Saturday, October 04, 2008

Review - Bless Me, Ultima

Bless Me, Ultima I've intended to read Anaya since I read an excerpt of his work a couple of years back in a high level course about Spanish literature. We were discussing the genre of "magical realism."

Bless Me, Ultima is an intriguing story told by a very interesting narrator, young Antonio Luna-Marez. The narrative style is smooth and clean. The story itself is compelling and thought provoking.

My biggest "problem" with the book was that the 6-8 year old narrator felt a bit too old. I acknowledge that this is a case of a retrospective narrator looking back with a more mature eye. But still, its not distinguishable where the "mature" future narrator is superimposing his thoughts over those of his younger self. While I have met pensive and thoughtful 6 year olds who ask deep questions, I haven't met one that runs so deeply in such an intense and thorough thought process for a period of multiple years of self-discovery and exploration of life's heavier themes. Even then, Anaya's writing still is fresh and honest and I only found myself jarred a couple of times at the thought of Antonio's young age juxtaposed with his mature thoughts.

The themes and plot of the story were well constructed and resulted in a well driven flow of the ~2 years of Antonio's life that we're exploring. The closely knit themes of family, religion, identity and purpose are presented to the reader as highly pressing themes that are bearing down on our narrator but without any imminent resolution.

In fact, as time goes on, Antonio uncovers more questions and problems rather than finding new answers. Torn between his father's wild "wanderlust"-filled rancher family and his mother's grounded, earth-bound farming family, Antonio struggles to figure out how he can please each of his parents. This struggle is amplified by his mother's intense Catholicism and his father's free-spirit and Ultima's mysticism. Later in the book, yet another religious influence appears, closely related to Ultima's views, and yet still different.

Antonio wants to honor his parents, to honor God, and to fulfill his destiny. Unfortunately, he is constantly conflicted when trying to honor one parent without disappointing the other and he is filled with more and more doubts the closer he gets to a possible understanding of God. His destiny seems to be constantly sliding away from him as he tries to unravel it.

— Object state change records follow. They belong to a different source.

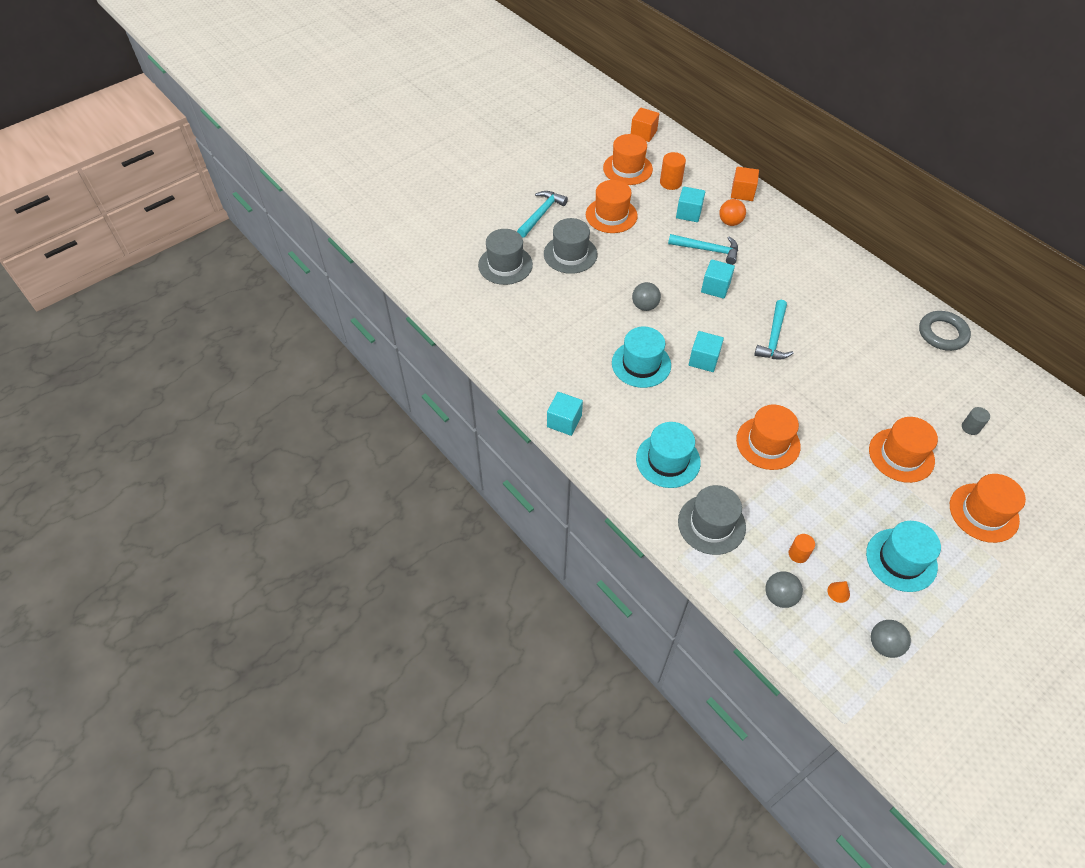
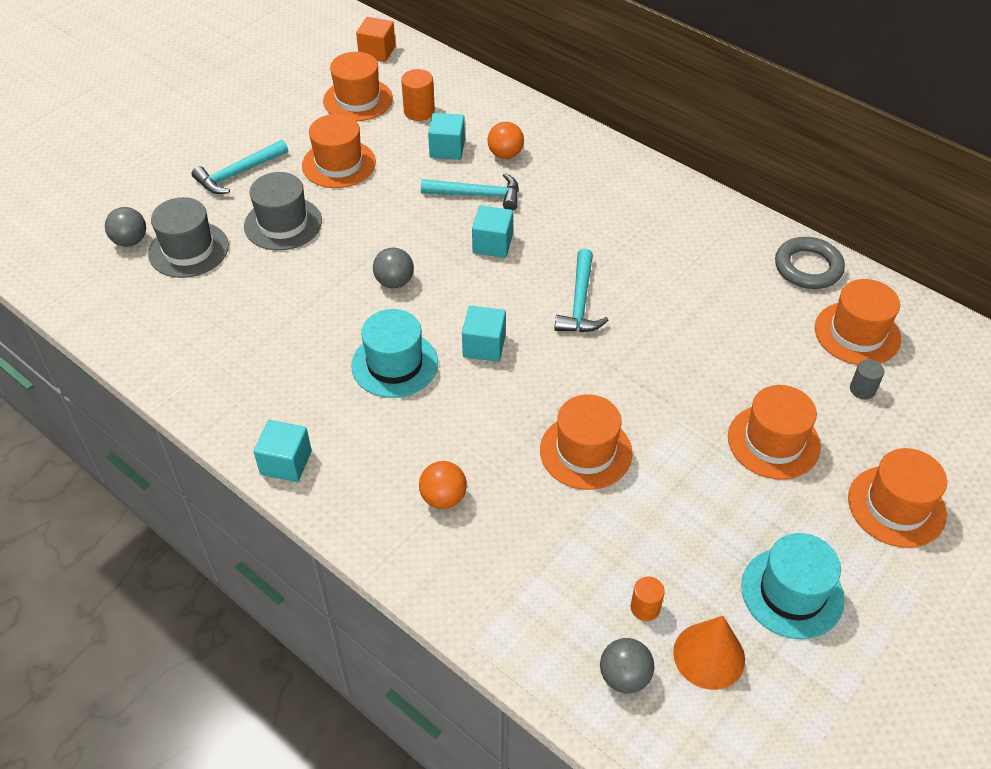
camera: 10 degrees left, 5 degrees down
turquoise hammer [517,191,568,238] -> turquoise hammer turned 150 degrees counterclockwise [191,140,288,194]
turquoise hat [636,422,701,488] -> orange ball [419,461,467,509]
grey hat [678,485,746,555] -> none
orange cube [731,167,759,201] -> none
orange cone [827,581,850,603] -> orange cone [673,616,745,690], size x2.16
grey ball [871,620,911,658] -> grey ball moved to [105,207,146,247]
none -> orange hat [815,279,901,365]

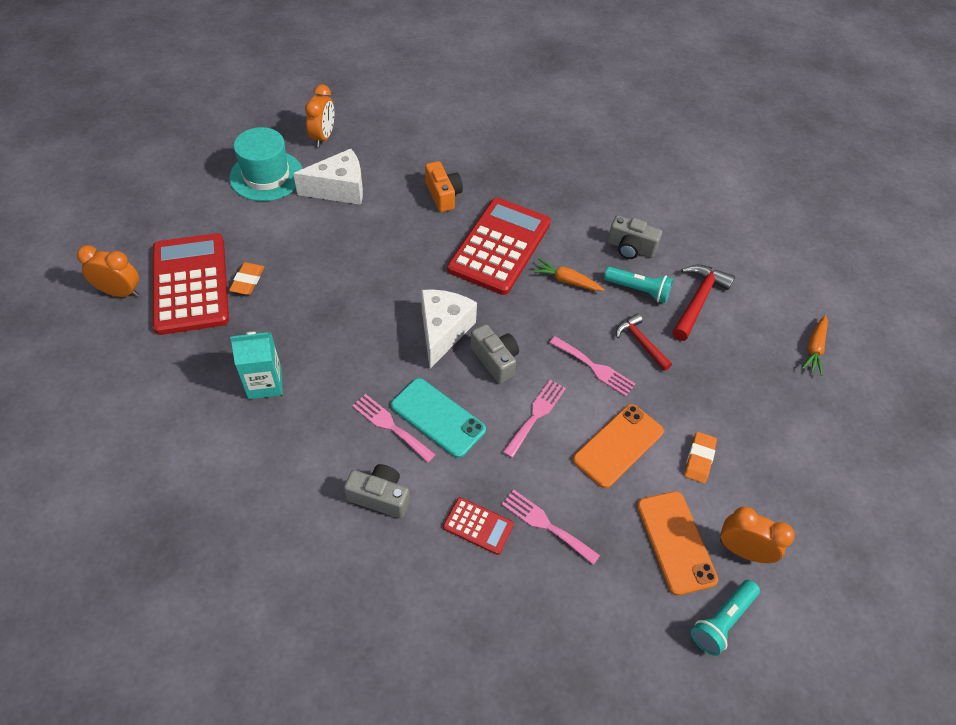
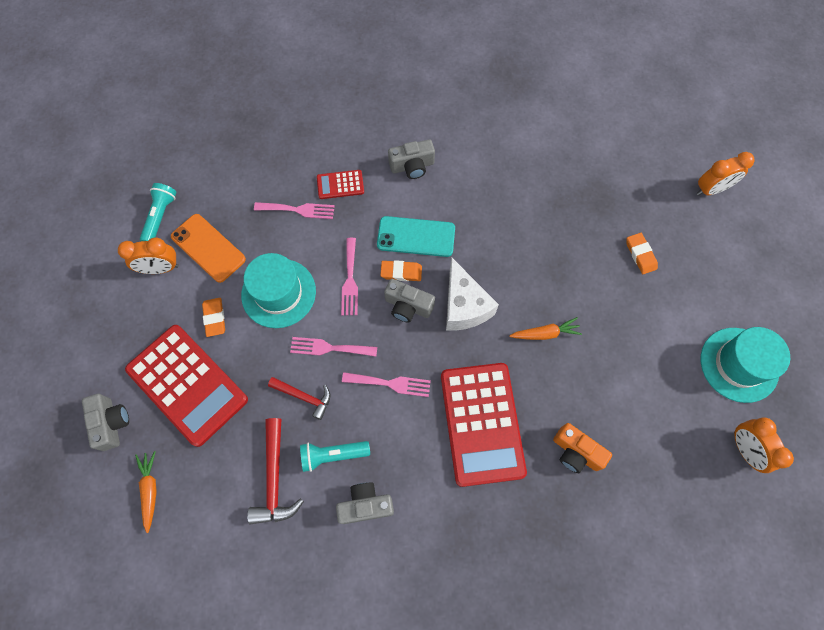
camera: 150 degrees right, 15 degrees up
red calculator [152,233,229,335] -> red calculator moved to [125,325,248,447]
turquoise carton [230,331,283,399] -> none
white cheese [293,149,363,205] -> none
pink fork [352,394,436,463] -> pink fork moved to [342,372,431,397]
orange carrot [532,259,604,291] -> orange carrot moved to [509,317,582,340]
orange phone [573,404,664,488] -> turquoise hat [241,253,316,328]
none -> grey camera [82,394,129,451]
none -> orange eraser [380,260,422,281]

The ending of this book further exemplifies its genre of magical realism and while I can accept it for what it is, it left me a little unsettled. That's probably part of the purpose. This isn't a book that wants to answer life's deep questions for you. Rather, it wants to help you understand how to approach those questions and seek the answers on your own. This is a compelling and interesting look at one life caught between many alternating influences.

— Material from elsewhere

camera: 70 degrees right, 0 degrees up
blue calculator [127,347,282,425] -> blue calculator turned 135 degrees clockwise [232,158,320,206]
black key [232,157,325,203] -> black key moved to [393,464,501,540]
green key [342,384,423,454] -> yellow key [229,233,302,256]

Even if you don't live in a small farming/ranching pueblo in New Mexico, there is a good chance you can take some of the themes and questions from this book and apply them to your own life in some way. Everybody, in some form or another, has some sort of opposite influences pulling them in different directions each for good reasons and with great arguments. How we deal with those confusing moral conundrums is the core definition of our identity.